**EXERCISE REQUIREMENTS**
Check the lines of the listing below for the word "featured", and state only how many have it.

START DATA SHOWN

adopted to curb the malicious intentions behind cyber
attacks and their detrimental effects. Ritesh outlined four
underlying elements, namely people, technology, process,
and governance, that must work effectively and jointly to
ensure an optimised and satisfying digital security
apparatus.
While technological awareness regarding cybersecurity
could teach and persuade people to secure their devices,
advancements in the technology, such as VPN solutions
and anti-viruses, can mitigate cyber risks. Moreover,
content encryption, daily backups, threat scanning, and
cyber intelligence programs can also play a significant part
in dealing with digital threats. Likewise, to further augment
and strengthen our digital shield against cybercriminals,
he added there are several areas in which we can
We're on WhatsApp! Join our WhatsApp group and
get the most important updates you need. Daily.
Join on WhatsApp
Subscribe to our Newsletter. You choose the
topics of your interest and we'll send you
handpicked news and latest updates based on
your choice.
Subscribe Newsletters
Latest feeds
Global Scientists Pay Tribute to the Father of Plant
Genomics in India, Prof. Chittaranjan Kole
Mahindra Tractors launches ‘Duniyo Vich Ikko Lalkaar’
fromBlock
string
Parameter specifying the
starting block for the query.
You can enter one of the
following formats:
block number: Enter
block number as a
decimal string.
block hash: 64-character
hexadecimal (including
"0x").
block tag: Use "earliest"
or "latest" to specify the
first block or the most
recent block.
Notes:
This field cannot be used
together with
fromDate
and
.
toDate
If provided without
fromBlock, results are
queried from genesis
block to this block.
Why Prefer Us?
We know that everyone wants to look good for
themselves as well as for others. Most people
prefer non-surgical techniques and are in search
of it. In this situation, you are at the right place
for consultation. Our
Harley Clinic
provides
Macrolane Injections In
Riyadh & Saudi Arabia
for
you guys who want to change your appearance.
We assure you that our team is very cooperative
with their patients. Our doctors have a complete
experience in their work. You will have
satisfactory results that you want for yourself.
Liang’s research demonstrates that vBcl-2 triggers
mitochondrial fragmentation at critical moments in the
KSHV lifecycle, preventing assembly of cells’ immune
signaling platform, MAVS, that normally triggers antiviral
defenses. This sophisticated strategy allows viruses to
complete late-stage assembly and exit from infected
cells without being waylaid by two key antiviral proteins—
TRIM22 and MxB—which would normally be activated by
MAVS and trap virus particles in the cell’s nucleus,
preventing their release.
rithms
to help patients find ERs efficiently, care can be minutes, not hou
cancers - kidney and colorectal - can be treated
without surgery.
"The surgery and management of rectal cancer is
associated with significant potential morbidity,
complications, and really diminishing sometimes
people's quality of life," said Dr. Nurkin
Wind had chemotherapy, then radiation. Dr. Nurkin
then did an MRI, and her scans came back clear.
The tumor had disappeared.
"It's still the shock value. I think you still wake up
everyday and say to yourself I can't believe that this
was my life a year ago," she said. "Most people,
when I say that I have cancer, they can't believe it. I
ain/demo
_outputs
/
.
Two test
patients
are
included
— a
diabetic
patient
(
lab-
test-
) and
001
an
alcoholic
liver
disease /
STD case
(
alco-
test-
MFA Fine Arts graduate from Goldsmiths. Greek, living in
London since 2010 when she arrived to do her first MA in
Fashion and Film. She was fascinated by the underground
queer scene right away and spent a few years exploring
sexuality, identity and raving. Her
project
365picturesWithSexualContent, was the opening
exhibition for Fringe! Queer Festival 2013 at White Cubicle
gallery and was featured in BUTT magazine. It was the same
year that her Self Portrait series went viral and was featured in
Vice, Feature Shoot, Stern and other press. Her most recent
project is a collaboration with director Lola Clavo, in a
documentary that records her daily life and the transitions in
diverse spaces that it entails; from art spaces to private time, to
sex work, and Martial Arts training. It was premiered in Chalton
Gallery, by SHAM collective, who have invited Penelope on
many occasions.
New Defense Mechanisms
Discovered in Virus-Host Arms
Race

END DATA SHOWN

**REPLY TO THE TASK**
2